I've got the patch extraction working in PyTorch, but am running into an issue with the RBFKernel.
I have x1 and x2 with dimensions N x P x patch_len where N is the batch size, P is the number of patches (basically a second batch dimension), and patch_len is the length of an individual patch.
I need a covariance matrix of dimension N x P x N x P as output from RBFKernel, but I haven't managed to get this behavior working.
I've tried passing multiple batch dimensions, using a MultitaskKernel, etc, but nothing has worked. I can just reimplement the following GPFlow function in PyTorch
def square_distance(X, X2):
"""
Returns ||X - X2ᵀ||²
Due to the implementation and floating-point imprecision, the
result may actually be very slightly negative for entries very
close to each other.
This function can deal with leading dimensions in X and X2.
In the sample case, where X and X2 are both 2 dimensional,
for example, X is [N, D] and X2 is [M, D], then a tensor of shape
[N, M] is returned. If X is [N1, S1, D] and X2 is [N2, S2, D]
then the output will be [N1, S1, N2, S2].
"""
if X2 is None:
Xs = tf.reduce_sum(tf.square(X), axis=-1, keepdims=True)
dist = -2 * tf.matmul(X, X, transpose_b=True)
dist += Xs + tf.linalg.adjoint(Xs)
return dist
Xs = tf.reduce_sum(tf.square(X), axis=-1)
X2s = tf.reduce_sum(tf.square(X2), axis=-1)
dist = -2 * tf.tensordot(X, X2, [[-1], [-1]])

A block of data
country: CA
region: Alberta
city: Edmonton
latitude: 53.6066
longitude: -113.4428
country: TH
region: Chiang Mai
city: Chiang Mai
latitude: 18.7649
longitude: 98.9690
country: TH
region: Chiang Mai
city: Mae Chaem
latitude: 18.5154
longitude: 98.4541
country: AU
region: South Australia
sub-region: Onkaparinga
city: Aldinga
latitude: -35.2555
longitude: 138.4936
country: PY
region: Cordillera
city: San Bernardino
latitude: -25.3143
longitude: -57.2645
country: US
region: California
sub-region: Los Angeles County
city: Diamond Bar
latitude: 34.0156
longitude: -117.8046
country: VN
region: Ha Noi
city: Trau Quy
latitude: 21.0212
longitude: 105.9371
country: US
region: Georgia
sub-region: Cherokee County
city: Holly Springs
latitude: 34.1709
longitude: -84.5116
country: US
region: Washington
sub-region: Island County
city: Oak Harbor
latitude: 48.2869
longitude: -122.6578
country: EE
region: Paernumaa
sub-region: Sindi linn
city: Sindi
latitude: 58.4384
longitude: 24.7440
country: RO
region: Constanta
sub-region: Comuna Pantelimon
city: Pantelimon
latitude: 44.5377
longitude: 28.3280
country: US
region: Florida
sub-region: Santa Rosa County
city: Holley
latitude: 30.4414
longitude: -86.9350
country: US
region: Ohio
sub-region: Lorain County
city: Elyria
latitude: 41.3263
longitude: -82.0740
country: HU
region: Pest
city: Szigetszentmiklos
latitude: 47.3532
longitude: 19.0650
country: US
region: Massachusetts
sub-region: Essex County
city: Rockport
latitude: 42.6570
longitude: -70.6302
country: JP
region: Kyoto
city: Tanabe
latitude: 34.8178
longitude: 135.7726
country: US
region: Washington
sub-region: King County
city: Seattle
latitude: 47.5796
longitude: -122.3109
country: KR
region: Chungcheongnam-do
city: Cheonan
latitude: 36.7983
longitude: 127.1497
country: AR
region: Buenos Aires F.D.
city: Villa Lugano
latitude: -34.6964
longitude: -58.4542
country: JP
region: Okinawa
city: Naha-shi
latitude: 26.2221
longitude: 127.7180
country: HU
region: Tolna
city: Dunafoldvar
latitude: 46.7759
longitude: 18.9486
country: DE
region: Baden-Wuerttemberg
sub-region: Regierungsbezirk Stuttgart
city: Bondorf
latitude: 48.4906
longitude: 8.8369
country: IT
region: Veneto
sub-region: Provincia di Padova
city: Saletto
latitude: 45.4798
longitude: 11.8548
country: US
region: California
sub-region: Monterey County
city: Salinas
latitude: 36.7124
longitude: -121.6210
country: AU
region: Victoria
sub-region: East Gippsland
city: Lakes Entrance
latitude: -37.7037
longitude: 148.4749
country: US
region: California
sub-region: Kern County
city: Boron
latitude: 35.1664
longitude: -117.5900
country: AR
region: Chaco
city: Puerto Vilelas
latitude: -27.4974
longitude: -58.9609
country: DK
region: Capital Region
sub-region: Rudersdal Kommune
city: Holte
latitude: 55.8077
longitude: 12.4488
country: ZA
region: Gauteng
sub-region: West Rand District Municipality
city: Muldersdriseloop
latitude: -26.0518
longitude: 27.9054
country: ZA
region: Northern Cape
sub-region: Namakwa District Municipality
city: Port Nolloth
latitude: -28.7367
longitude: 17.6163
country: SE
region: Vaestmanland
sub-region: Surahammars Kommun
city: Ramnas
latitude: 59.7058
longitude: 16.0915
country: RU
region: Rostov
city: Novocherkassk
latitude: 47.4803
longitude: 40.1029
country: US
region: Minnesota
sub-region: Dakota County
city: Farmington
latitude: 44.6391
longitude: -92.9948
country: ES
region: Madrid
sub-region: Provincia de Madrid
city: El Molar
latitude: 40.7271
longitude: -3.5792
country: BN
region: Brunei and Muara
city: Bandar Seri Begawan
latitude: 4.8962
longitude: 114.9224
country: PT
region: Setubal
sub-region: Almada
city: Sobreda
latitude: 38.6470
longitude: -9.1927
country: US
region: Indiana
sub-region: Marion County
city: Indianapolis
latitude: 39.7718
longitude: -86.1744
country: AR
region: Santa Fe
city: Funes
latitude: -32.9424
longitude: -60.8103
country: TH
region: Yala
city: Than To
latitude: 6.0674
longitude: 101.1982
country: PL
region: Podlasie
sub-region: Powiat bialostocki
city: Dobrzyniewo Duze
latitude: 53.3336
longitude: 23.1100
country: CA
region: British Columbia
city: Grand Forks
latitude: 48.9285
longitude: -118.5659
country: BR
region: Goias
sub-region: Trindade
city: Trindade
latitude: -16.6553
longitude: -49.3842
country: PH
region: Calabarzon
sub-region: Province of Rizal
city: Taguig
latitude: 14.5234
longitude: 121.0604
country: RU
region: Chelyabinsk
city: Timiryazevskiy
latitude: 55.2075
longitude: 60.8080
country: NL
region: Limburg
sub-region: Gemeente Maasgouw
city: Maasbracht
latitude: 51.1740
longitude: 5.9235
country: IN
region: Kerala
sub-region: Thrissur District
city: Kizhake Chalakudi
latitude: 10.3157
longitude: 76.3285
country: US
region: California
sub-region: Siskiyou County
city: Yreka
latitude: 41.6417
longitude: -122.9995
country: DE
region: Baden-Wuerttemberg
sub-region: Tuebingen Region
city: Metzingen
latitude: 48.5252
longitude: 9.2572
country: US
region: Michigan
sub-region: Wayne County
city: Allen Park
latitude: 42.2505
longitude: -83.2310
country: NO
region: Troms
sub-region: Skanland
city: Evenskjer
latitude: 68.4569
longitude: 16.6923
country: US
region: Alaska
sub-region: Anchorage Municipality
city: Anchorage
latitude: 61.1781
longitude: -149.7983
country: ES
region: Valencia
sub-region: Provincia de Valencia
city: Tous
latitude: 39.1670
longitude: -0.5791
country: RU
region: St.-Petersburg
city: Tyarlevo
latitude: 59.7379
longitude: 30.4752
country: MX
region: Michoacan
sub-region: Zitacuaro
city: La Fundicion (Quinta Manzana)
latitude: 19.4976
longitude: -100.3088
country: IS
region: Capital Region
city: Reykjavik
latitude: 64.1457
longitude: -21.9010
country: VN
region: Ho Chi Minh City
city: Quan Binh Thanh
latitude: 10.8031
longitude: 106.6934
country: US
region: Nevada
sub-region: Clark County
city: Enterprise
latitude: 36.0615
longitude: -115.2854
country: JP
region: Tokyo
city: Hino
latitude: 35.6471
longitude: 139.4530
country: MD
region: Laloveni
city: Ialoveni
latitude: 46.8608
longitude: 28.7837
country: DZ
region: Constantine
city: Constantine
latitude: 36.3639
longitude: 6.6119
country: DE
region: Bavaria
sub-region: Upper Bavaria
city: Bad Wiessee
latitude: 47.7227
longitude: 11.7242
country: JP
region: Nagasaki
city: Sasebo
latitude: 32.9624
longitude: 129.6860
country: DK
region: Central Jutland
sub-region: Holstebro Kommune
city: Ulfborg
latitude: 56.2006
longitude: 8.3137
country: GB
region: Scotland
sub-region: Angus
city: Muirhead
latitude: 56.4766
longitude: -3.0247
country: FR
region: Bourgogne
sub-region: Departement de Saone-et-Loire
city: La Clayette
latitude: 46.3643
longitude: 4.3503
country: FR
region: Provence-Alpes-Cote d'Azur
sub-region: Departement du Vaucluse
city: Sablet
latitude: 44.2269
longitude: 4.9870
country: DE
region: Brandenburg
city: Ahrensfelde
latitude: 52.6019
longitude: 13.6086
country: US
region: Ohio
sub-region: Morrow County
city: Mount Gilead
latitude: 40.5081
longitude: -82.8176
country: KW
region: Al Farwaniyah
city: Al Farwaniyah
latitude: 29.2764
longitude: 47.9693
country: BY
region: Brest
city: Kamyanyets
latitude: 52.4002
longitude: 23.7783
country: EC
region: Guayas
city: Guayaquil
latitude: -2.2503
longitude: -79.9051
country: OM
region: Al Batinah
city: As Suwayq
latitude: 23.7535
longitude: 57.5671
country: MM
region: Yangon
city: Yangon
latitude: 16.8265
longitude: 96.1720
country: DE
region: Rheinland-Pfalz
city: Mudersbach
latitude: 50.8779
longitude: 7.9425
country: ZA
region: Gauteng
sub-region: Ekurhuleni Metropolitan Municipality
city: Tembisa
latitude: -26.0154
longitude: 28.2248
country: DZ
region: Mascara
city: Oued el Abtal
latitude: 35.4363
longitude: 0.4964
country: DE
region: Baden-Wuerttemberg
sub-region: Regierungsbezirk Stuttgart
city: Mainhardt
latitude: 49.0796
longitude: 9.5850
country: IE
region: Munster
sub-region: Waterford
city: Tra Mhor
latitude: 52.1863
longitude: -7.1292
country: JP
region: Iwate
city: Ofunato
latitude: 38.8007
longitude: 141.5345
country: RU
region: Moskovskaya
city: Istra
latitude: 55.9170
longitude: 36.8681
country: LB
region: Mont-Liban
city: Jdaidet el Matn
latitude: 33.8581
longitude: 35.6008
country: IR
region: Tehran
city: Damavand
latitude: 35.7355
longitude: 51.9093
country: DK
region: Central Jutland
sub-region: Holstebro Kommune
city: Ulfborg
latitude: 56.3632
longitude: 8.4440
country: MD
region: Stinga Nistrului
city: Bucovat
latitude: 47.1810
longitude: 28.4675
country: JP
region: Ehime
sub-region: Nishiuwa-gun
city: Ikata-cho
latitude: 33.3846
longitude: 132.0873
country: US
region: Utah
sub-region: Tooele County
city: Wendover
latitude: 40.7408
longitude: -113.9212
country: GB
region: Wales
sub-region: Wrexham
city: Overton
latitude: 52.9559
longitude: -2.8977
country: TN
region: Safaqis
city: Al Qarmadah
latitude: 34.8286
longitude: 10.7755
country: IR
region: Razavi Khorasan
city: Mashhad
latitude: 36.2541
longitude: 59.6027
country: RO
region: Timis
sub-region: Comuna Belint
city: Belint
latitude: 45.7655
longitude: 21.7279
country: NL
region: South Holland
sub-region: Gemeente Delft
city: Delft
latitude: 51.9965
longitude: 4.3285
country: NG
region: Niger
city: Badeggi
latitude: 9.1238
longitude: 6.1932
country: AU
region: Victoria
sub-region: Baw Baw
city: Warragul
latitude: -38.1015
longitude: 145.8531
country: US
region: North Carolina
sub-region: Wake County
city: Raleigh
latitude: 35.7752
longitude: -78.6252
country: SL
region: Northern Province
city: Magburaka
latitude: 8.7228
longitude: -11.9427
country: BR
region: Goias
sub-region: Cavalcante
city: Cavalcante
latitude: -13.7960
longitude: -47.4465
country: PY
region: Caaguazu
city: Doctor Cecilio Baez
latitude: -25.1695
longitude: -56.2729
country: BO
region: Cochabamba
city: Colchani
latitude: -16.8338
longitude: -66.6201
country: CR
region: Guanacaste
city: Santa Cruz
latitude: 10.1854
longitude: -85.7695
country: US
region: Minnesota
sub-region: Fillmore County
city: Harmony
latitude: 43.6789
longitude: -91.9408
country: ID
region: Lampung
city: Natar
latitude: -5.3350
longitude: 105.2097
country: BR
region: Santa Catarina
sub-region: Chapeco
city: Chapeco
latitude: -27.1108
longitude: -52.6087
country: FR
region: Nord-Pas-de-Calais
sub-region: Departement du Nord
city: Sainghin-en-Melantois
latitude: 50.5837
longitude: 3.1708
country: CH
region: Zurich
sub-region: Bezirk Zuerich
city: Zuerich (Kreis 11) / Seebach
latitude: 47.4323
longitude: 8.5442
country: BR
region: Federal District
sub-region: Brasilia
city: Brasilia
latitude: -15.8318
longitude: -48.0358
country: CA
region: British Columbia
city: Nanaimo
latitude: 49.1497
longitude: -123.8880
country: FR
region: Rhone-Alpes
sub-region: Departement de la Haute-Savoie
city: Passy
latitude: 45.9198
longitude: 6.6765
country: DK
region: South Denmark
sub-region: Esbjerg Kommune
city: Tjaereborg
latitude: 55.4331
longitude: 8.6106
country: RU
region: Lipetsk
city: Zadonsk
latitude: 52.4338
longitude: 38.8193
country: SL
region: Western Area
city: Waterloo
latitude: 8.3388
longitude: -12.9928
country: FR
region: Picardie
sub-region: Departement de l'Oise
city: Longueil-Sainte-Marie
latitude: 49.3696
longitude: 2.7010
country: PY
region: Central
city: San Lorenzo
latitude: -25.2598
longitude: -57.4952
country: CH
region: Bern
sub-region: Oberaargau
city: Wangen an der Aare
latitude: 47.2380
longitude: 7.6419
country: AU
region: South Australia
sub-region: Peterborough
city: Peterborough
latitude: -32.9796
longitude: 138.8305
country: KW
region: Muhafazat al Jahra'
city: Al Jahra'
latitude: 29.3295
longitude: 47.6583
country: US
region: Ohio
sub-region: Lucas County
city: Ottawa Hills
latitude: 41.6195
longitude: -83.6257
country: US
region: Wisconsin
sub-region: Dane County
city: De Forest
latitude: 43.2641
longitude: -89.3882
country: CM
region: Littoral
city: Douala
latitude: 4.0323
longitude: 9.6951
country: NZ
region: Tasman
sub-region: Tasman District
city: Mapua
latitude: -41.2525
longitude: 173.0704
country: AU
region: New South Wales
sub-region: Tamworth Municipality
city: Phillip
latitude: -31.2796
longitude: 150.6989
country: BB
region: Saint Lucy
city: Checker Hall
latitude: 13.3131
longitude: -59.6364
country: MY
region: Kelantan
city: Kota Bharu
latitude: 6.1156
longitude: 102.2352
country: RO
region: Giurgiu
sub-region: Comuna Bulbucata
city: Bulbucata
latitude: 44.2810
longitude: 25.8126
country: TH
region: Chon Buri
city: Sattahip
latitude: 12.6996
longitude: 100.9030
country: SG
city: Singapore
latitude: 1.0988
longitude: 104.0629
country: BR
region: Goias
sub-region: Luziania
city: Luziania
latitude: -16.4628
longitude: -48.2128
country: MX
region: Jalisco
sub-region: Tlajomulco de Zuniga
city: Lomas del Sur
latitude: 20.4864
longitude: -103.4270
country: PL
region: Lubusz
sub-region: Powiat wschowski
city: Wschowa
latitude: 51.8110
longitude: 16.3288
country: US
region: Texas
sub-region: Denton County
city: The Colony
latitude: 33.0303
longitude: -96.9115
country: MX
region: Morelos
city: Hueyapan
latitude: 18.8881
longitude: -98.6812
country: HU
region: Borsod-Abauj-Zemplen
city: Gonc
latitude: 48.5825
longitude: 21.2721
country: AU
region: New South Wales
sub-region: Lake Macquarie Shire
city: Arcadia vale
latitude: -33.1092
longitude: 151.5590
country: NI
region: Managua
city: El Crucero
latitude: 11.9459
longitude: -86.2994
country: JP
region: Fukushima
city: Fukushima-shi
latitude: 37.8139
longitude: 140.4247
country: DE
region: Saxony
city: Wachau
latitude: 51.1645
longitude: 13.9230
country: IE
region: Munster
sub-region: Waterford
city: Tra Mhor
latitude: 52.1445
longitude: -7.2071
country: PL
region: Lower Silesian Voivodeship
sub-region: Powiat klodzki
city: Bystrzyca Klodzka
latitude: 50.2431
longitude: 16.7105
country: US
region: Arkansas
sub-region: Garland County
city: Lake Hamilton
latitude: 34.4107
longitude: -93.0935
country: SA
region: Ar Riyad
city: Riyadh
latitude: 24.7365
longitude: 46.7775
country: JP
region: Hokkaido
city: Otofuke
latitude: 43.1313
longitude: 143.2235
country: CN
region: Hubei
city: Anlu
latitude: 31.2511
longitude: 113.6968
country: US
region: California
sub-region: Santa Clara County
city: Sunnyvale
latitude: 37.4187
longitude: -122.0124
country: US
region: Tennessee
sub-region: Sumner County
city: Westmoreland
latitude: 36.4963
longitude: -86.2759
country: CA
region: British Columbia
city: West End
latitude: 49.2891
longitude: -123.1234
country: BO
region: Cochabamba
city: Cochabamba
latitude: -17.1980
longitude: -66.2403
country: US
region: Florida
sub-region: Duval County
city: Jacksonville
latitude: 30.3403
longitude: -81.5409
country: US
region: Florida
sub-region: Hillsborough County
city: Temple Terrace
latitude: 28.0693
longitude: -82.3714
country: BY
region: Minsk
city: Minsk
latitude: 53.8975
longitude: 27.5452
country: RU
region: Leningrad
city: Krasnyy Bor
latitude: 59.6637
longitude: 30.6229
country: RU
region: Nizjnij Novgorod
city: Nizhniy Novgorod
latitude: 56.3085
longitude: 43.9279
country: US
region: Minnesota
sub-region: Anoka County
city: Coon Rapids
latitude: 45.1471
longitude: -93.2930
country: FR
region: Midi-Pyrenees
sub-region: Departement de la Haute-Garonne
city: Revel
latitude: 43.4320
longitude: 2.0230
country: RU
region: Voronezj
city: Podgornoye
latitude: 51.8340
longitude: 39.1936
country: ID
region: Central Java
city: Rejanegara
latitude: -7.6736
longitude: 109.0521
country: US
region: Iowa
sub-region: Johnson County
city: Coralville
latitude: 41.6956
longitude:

> _Task instructions_: In the RBFKernel post, what shape does the poster need for the covariance matrix?

> _Written answer_: N x P x N x P